> ASSIGNED TASK
Within these records, how many lines hold "changes"? Give the number alone.

[Dataset entries]
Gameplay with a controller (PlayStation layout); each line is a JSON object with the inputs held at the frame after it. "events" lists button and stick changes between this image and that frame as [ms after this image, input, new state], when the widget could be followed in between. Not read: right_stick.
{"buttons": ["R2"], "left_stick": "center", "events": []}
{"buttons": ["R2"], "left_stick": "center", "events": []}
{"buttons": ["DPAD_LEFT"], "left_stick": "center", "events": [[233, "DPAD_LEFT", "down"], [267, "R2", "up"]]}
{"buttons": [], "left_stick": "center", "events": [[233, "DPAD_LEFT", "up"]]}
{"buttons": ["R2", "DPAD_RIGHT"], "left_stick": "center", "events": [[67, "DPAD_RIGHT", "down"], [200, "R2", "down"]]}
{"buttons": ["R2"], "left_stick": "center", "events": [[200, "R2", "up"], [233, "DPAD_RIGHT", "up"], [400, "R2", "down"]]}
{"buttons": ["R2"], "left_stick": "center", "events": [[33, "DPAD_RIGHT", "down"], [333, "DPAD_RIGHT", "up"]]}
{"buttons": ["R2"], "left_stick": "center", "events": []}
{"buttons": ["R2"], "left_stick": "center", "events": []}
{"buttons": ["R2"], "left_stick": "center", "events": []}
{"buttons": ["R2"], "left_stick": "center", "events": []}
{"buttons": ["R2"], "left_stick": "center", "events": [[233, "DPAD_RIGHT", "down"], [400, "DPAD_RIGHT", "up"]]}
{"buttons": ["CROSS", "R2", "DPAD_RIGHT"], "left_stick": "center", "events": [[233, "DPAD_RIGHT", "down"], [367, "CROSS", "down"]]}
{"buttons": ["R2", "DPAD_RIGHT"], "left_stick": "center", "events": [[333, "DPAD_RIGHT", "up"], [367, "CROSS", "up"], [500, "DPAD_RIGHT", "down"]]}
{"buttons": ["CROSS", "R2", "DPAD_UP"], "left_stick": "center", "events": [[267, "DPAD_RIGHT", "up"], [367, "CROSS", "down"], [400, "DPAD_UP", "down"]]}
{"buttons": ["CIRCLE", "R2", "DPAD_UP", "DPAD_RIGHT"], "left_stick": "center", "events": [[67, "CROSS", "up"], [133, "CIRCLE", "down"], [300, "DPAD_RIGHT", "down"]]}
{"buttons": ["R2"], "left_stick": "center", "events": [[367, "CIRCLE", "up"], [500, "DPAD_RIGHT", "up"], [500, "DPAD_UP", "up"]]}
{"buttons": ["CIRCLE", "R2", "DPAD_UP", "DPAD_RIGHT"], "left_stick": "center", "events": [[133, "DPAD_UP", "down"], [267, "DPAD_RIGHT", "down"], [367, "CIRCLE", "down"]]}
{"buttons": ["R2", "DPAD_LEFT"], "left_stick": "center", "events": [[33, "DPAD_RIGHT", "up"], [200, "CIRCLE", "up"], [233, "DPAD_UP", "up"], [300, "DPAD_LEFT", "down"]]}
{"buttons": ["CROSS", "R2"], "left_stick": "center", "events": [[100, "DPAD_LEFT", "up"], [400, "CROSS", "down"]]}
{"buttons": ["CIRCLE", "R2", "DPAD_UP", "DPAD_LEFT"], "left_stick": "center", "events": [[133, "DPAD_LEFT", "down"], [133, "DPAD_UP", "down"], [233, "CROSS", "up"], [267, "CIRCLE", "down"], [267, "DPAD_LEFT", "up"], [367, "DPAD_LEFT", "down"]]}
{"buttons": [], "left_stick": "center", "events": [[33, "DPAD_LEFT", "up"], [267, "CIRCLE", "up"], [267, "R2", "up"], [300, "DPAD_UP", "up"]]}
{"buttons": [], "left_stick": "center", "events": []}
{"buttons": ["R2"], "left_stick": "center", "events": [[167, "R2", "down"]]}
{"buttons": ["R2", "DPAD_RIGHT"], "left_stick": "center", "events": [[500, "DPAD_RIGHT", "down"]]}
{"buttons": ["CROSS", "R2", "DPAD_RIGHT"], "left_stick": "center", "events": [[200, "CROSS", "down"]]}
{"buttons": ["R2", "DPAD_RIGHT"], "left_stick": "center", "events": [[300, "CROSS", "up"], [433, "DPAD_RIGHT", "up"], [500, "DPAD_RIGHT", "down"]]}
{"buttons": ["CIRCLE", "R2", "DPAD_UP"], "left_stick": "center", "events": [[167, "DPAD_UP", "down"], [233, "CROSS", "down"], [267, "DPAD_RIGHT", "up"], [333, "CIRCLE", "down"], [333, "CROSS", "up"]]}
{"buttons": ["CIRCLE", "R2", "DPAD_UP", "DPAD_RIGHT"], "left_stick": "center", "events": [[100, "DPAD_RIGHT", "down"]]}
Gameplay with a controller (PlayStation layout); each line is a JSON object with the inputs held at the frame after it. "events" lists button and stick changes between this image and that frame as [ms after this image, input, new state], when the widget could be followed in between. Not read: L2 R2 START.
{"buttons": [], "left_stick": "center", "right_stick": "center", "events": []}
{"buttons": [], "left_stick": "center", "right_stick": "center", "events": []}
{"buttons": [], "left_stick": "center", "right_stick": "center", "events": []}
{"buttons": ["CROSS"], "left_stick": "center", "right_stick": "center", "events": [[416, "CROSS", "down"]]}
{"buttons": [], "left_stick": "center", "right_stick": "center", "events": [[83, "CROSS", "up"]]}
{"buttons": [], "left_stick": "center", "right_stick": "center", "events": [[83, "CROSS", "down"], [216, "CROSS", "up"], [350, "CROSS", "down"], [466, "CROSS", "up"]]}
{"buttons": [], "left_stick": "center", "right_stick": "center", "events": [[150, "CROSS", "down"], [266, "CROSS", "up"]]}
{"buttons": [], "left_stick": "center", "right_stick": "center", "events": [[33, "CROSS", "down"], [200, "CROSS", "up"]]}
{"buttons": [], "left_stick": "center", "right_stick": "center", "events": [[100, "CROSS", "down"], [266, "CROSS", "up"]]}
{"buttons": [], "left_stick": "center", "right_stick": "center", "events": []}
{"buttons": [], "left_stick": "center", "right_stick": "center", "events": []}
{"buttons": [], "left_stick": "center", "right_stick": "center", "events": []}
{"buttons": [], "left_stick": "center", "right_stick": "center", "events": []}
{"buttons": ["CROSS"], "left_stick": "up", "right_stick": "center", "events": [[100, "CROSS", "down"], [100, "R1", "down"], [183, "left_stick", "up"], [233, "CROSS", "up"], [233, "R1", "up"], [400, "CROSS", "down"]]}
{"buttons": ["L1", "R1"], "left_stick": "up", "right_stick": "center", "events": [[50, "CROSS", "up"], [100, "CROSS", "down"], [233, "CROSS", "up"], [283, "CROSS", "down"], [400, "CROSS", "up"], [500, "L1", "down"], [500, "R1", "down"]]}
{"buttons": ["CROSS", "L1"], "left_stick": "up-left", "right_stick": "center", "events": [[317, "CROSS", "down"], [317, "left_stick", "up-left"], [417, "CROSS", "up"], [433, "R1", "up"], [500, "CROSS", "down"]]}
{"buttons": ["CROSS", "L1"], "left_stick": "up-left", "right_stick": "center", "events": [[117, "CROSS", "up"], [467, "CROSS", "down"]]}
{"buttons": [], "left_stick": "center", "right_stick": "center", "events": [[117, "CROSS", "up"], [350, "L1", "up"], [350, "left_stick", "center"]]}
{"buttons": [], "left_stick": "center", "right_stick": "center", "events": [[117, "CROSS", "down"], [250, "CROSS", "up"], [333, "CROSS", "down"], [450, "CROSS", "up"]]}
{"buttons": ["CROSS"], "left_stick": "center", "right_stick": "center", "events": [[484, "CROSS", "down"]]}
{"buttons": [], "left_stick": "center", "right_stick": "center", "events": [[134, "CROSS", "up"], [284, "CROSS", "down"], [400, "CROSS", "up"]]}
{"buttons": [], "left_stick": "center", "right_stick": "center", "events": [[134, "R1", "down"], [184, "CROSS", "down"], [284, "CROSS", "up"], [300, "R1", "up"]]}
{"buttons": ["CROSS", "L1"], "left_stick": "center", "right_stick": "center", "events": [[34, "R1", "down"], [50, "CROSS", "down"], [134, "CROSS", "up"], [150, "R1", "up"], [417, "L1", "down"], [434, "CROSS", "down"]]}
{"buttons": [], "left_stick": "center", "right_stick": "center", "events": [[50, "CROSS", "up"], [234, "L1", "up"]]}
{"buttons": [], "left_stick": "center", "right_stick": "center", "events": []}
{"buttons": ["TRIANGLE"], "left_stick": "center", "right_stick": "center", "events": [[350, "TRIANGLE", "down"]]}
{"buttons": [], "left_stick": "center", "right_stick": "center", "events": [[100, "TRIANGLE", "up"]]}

> EXERCISE RESULT
2